▸ **Exercise task**
Rewrite everything from the start of the material down to the line containing "As read: 12,17" as a Markdown table with the columns Row and Line, numbering each line and skipping blank ones.
-- start --
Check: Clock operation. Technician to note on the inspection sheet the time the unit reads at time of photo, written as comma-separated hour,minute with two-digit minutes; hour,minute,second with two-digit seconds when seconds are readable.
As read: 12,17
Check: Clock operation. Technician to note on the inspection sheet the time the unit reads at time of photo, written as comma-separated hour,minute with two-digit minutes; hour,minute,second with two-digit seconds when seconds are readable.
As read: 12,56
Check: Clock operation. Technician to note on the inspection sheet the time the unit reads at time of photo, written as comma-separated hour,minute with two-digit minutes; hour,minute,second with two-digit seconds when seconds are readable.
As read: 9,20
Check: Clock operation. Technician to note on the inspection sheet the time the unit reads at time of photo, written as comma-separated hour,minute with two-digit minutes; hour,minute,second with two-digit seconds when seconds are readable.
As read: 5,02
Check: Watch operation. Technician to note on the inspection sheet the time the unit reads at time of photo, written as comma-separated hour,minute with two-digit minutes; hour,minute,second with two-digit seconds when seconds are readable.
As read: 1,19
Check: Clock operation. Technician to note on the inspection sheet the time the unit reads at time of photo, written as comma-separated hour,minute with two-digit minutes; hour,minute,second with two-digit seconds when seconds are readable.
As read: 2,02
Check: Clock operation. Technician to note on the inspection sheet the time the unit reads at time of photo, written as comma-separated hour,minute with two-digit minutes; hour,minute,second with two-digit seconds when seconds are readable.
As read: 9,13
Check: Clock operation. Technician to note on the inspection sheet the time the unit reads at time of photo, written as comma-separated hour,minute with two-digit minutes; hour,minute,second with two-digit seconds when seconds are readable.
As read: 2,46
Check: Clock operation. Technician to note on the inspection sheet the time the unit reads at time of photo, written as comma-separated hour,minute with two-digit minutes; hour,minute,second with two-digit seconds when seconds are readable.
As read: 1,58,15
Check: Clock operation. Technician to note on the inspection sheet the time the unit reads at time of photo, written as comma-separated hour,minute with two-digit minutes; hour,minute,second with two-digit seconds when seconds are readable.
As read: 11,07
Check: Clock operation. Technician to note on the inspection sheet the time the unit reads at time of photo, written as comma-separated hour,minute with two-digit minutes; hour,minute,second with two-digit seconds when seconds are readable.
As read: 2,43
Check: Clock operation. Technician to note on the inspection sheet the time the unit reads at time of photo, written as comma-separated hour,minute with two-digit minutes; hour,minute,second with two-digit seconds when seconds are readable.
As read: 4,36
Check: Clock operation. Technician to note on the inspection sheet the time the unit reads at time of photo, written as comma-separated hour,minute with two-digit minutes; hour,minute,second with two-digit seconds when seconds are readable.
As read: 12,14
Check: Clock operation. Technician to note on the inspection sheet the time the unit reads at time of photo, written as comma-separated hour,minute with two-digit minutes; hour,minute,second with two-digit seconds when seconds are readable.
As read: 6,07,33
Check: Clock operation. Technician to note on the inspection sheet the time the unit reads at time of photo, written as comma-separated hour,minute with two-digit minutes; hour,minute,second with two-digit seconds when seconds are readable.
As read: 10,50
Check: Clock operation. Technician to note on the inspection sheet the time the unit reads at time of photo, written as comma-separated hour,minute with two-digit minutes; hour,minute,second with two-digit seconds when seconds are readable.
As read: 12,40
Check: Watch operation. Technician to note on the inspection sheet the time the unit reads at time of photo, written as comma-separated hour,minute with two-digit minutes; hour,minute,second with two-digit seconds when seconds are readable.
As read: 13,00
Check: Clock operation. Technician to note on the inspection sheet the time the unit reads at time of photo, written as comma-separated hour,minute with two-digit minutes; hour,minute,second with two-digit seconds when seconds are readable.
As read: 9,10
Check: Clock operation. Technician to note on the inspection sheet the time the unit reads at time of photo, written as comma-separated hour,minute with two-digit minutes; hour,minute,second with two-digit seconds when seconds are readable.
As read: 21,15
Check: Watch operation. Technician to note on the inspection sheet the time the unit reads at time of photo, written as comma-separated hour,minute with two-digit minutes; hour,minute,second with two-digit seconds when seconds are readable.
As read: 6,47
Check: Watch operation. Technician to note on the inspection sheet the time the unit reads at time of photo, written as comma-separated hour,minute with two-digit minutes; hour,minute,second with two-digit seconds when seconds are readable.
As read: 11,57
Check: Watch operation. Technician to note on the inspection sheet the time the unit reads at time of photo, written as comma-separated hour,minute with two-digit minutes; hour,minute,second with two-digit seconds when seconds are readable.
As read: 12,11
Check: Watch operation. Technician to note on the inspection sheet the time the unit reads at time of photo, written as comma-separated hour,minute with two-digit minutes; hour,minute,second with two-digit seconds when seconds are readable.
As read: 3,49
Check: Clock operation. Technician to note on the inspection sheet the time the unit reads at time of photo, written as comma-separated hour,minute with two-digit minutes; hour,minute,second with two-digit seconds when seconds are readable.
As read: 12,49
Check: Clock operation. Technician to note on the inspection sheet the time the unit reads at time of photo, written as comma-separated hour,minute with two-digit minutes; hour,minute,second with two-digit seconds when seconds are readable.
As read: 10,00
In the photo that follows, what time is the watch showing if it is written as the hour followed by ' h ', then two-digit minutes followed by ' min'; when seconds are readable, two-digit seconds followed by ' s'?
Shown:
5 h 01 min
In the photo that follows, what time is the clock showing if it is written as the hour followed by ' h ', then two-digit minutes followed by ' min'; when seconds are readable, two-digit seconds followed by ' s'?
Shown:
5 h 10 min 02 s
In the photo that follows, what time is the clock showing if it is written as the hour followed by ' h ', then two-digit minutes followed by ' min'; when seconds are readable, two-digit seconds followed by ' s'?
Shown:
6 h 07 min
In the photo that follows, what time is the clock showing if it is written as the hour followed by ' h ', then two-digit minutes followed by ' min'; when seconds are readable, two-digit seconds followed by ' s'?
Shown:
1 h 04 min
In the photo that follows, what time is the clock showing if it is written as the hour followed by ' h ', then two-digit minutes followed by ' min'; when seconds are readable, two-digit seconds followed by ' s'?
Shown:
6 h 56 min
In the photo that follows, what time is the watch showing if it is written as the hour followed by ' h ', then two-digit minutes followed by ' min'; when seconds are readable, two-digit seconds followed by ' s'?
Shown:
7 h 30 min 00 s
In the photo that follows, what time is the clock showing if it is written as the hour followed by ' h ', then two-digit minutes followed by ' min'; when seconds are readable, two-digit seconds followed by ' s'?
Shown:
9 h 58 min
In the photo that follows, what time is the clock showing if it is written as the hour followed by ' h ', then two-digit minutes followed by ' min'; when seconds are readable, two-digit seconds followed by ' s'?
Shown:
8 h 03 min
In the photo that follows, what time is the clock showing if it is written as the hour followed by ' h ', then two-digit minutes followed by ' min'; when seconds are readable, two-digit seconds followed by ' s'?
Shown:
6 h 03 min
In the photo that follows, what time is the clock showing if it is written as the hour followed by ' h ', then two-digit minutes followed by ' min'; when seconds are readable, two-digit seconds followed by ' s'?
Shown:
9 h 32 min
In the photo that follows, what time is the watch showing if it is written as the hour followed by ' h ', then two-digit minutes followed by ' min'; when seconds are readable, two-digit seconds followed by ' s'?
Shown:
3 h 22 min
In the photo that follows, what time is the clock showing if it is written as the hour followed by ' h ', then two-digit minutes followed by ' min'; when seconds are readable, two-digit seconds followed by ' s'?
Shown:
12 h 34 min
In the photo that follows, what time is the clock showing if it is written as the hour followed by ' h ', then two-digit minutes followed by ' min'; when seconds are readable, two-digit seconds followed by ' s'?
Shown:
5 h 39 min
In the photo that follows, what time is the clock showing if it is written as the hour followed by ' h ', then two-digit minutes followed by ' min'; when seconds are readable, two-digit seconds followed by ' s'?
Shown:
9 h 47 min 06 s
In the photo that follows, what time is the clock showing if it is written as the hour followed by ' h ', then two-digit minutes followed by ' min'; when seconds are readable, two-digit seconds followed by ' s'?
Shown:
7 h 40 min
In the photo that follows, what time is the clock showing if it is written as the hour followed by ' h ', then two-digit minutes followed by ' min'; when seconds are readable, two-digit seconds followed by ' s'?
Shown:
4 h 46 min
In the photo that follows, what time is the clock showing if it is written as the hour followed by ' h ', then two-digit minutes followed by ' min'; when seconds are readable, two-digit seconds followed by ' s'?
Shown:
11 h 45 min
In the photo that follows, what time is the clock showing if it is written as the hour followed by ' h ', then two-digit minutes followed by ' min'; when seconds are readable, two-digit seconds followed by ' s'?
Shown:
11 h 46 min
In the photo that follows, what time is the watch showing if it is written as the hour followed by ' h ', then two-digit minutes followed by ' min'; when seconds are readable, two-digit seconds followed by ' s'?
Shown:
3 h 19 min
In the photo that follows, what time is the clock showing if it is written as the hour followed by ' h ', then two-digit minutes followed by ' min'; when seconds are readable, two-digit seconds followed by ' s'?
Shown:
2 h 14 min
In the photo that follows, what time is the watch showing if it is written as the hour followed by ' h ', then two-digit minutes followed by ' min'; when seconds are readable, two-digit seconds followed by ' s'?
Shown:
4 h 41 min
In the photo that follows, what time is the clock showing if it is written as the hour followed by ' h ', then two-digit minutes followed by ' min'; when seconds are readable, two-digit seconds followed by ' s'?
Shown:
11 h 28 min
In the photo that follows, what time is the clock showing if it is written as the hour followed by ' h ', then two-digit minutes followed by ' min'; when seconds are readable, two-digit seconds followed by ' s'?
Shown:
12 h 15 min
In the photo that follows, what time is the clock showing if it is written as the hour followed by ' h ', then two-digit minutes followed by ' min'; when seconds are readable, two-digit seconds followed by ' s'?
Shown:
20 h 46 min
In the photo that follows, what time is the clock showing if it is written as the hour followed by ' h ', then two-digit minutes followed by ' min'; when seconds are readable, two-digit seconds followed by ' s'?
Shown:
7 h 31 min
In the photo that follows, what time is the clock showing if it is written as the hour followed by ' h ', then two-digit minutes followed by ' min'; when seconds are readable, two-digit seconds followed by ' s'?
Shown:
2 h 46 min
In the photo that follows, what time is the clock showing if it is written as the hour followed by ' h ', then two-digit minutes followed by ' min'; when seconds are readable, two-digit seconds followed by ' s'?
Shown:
-- end --
▸ **Solved problem**
| Row | Line |
|---|---|
| 1 | Check: Clock operation. Technician to note on the inspection sheet the time the unit reads at time of photo, written as comma-separated hour,minute with two-digit minutes; hour,minute,second with two-digit seconds when seconds are readable. |
| 2 | As read: 12,17 |